> Consigne écrite 1:
Recopiez à l'identique les lignes de tous les enregistrements ci-dessous, en omettant les images.

> Extrait du texte:
════════════════════

Une incitation à expérimenter

La matérialité des effets de la crise constitue une incitation à expérimenter. On parle souvent de sharing economy pour indiquer des formes de partage de services tels que les habitations, les moyens de transport, les espaces de travail qui impliquent de vastes groupes de personnes grâce à l’emploi de plates-formes digitales. « Partager » est un terme qui porte dans son sillage toute une nasse de termes analogues, comme « collaborer » ou « coopérer », de forte densité de sens, et qui à leur tour évoquent à l’esprit des expériences d’« économie sociale » qui visent à recomposer économie et société. Ces nouvelles formes de partage concernent uniquement l’usage, et jamais la propriété. Ce qui frappe, c’est l’absence de tout principe mutualiste et de toute hypothèse de dépassement de la propriété capitaliste.

Au contraire, dans la polygamie des formes de l’échange et de la propriété décrite dans la Caritas in Veritate (coopérative, non lucratif, capitaliste), on peut voir une réaction aux excès révélés par la crise économique, excès provoqués par le principe du shareholder value [la valeur pour l’actionnaire, sa rémunération, NdlR]. Dans la benefit corporation, par exemple, on accompagne la figure dominante du shareholder de celle du stakeholder [le sujet qui a un intérêt dans l’entreprise même s’il n’est pas actionnaire, NdlR], qui tempère et modère le premier en faisant passer la fonction d’utilité d’un principe de maximalisation à un principe de coexistence, d’utilité sociale. Il s’agit ainsi d’un capitalisme bien tempéré, et un capitalisme bien tempéré est certes mieux qu’un capitalisme bien déployé.

L’entreprise sociale, en revanche, favorise l’allocation des droits de propriété capitaliste grâce auxquels toutefois on peut réaliser tant la production que la jouissance de biens publics, comme cela est typique des théories néoclassiques de l’économie du bien-être, à partir de Pigou[5]. Les différentes formes de sharing economy ou économie de partage, enfin, se présentent comme des formes de partage de la sphère des biens de consommation, matériels ou immatériels, et ne mettent jamais en question les principes de la production. Donc elles se désintéressent de savoir quelle forme d’allocation des droits de propriété se trouve présente quand ceux-ci, justement, se consomment ou que l’on en fait usage. Il s’agit ici de formes qui n’ont rien à voir avec les principes de la propriété coopérative, ou du mutualisme, et elles ne provoquent donc pas cette « frayeur », cette « terreur » qui s’empara des classes capitalistes et de leurs intellectuels de service alors que, entre le XIXe et le XXe siècle, avec le soutien intellectuel de géants comme Alfred Marshall, Luigi Luzzati, Leone Wollemborg et Friedrich W. Raiffeise, Don Luigi Cerruti, Charles Gide, Ugo Rabbeno, Bruno Cossa, Giovanni Montemartini, on vit se dresser – David contre Goliath – le principe coopératif et mutualiste qui défiait l’hypostatisation totalitaire du principe capitaliste de la propriété. Les formes multiples de sharing economy ne défient pas en effet une telle hypostatisation totalitaire parce qu’elles préconisent une biodiversité des formes de consommation et non de production de biens et de services.

════════════════════

> Enregistrements à utiliser:

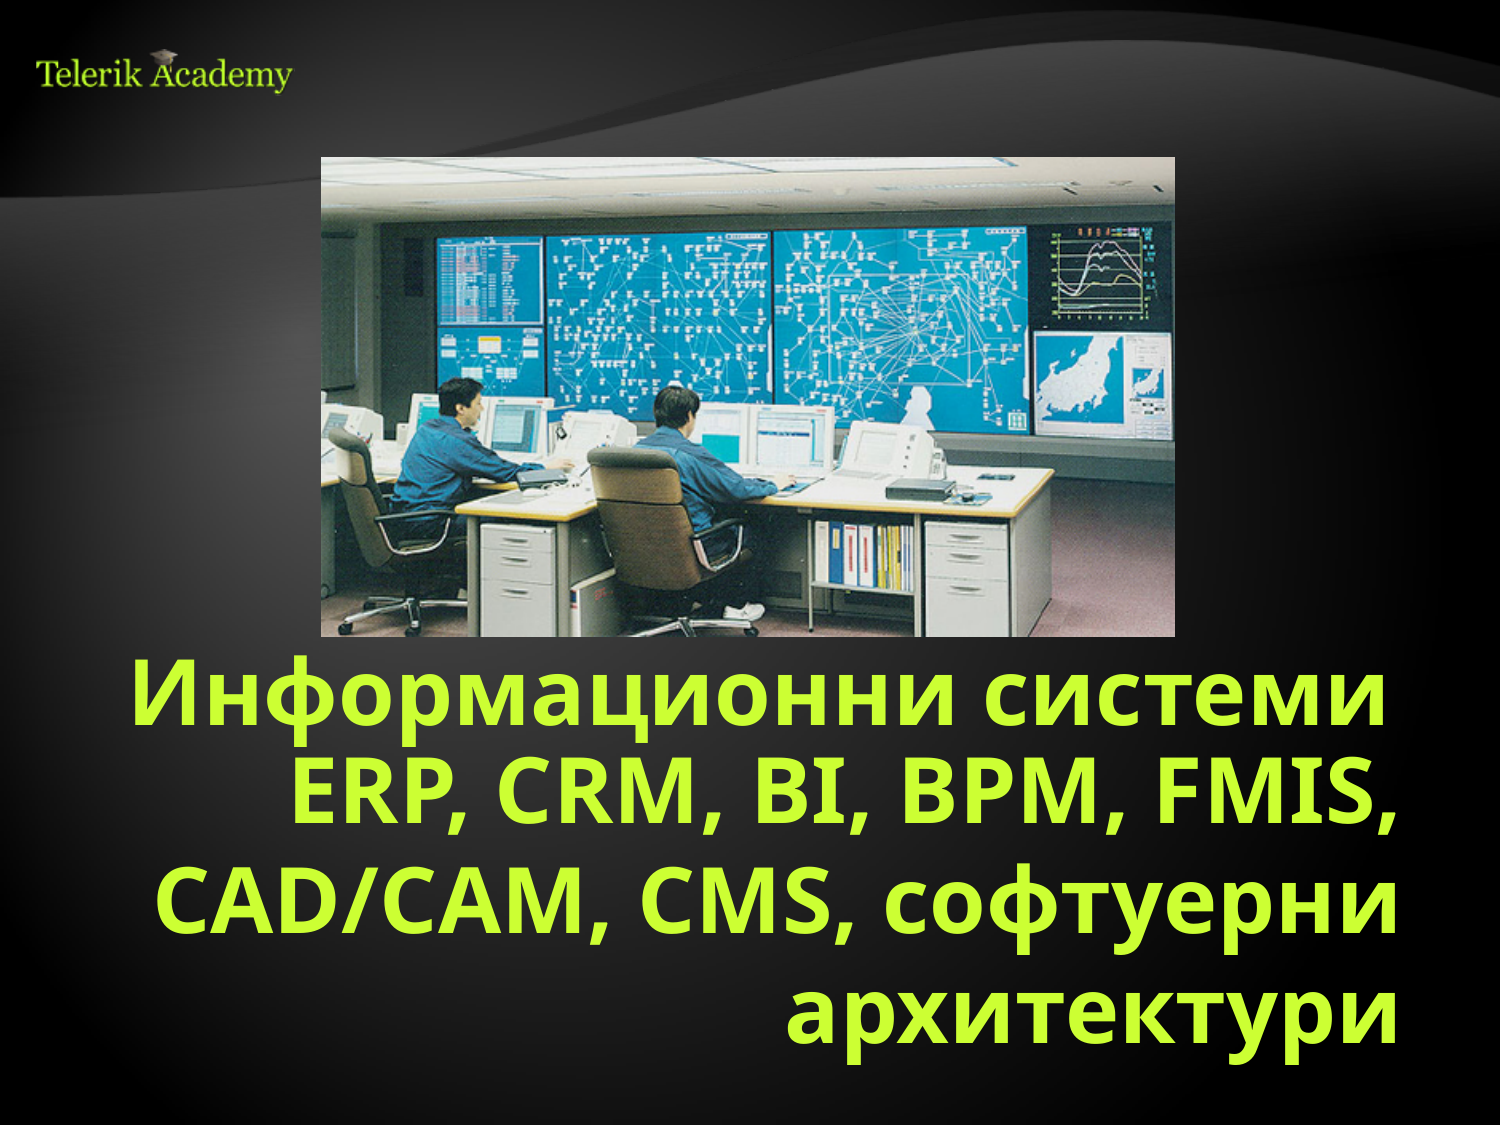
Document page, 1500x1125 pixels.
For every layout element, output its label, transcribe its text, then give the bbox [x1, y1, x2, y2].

subtitle ERP, CRM, BI, BPM, FMIS, CAD/CAM, CMS, софтуерни архитектури [118, 725, 1419, 819]
picture [0, 0, 1500, 1125]
title Информационни системи [106, 625, 1407, 739]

════════════════════

> Consigne écrite 2:
Écrivez la suite du texte sur l'économie de partage et la propriété.

> Résultat 1:
Document page, 1500x1125 pixels.
For every layout element, output its label, transcribe its text, then give the bbox [x1, y1, x2, y2].

subtitle ERP, CRM, BI, BPM, FMIS, CAD/CAM, CMS, софтуерни архитектури [118, 725, 1419, 819]
picture [0, 0, 1500, 1125]
title Информационни системи [106, 625, 1407, 739]

> Résultat 2:
L’économie circulaire suscitée par la pensée maçonnique s’insère brutalement dans ce contexte. Le fait qu’il s’agisse d’une idée globale la rapproche du modèle coopératif : elle non plus ne tend pas à maximiser le profit, mais à la continuité de l’entreprise et, par conséquent, du travail. Marshall lui-même, homme doté d’une intelligence extraordinaire, et qui nourrissait une grande passion pour l’histoire, consacre à l’entreprise coopérative un chapitre de ses Principes d’économie, base de l’économie néoclassique. Ce qu’il souligne bien, c’est que celle-ci introduit justement le principe moral dans l’économie, la soutenabilité de qui y travaille et de sa famille, et qu’elle maximise la continuité de l’entreprise. Elle ne distribue pas de profits, si ce n’est aux facteurs de la reproduction.

Or, la question sur laquelle réfléchir est comment produire de la valeur dans des entreprises qui ne soient pas à allocation de droits de propriété capitaliste. Si nous ne commençons pas à construire des segments de sortie du modèle économico-capitaliste à travers, surtout, la forme d’entreprise coopérative, nous ne sortirons pas de cette crise car elle est sans précédent (à côté, celle de 1929 a été « une timide récréation »). Cette crise, par exemple, crée un chômage structurel. La première chose à faire est donc de créer de l’emploi à l’intérieur d’un processus de travail révolutionné par l’innovation technologique. Malheureusement, toutefois, la pensée coopérative est toujours plus faible parce qu’elle mime trop l’entreprise capitaliste. Mais elle pourrait rencontrer les common goods dont parle Ostrom, et en tirer une nouvelle lymphe.

 

Le principe de gratuité

Le point en commun, ce sont toujours les droits de propriété. Ostrom a été trop vite oubliée ou mystifiée, de manière à désamorcer la potentialité alternative et révolutionnaire que contient sa théorie, aussi bien en ce qui concerne l’allocation des droits de propriété qu’en ce qui concerne les principes d’une véritable et efficace corporate governance.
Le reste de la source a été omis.